EL HOMBRE QUE HACÍA CIRCULOS
Le era imposible mirar de frente y siempre distraía la vista haciendo círculos con un palito y así podía mantener una conversación, mientras expandía sus ideas y su mundo con los círculos de su varita. Así calculó distancias, midió el tiempo, reguló su imaginación. No miraba al frente, ni arriba; solo al pedazo de tierra que su círculo abarcara y la varita era un puente entre su pensamiento y el mundo.
Jamás necesitó decir su nombre, ni lo que pensaba; no contradecía. Supo que estaba enamorado cuando vio que los ojos de ella eran negros y faltaba un diente en su sonrisa de recicladora. Nervioso, aceleró la varita lo cual produjo círculos concéntricos cada vez más pequeños hasta que al final solo quedó un punto. Sin poder expandir su proyección, el hombre empequeñeció, se achicó; desapareció bajo los escombros del templo.
En la lista de muertos o desaparecidos no está su nombre. Nadie recordó al hombre que hacía círculos.
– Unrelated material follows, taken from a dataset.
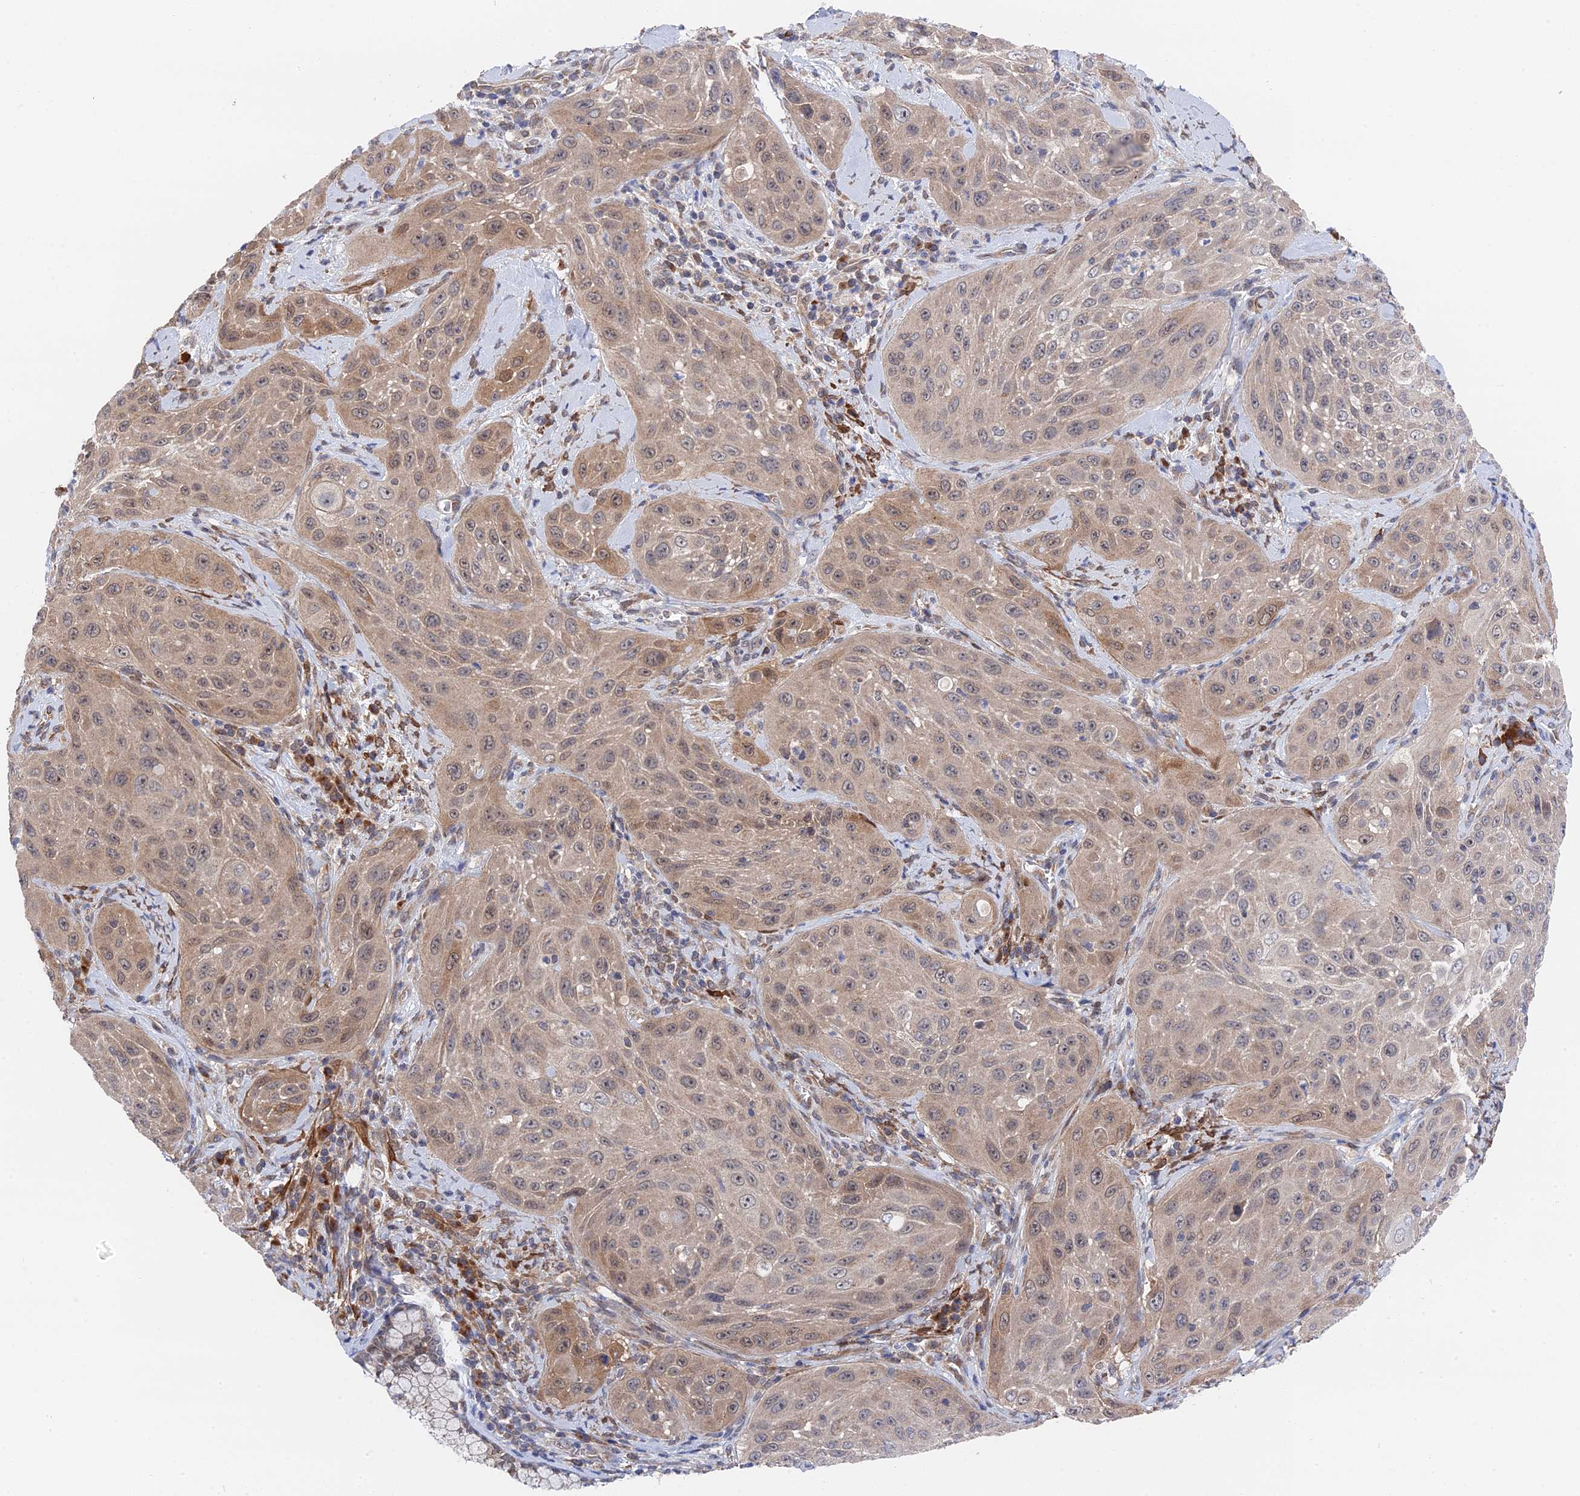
{"staining": {"intensity": "moderate", "quantity": ">75%", "location": "cytoplasmic/membranous"}, "tissue": "cervical cancer", "cell_type": "Tumor cells", "image_type": "cancer", "snomed": [{"axis": "morphology", "description": "Squamous cell carcinoma, NOS"}, {"axis": "topography", "description": "Cervix"}], "caption": "Immunohistochemical staining of human cervical cancer (squamous cell carcinoma) reveals medium levels of moderate cytoplasmic/membranous protein positivity in approximately >75% of tumor cells.", "gene": "ZNF320", "patient": {"sex": "female", "age": 42}}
La lista de víctimas la encabezan Casimiro Angulo y Cecilia Buenavista.
Samuel López Castaño, profesor Emérito de la Universidad Católica de Pereira nació en Manizales, Departamento de Caldas, en la zona cafetera central de Colombia el 14 de mayo de 1958. Cuando estudiaba administración de Empresas en la Universidad Nacional de Colombia publicó sus primeros poemas en revistas estudiantiles y luego en ejercicio de su profesión y como docente, su producción escrita derivó hacia temas profesionales. Ahora, en uso de buen retiro laboral, ha retomado su quehacer literario como una necesidad vital. Actualmente reside en Pereira, Departamento de Risaralda, Colombia.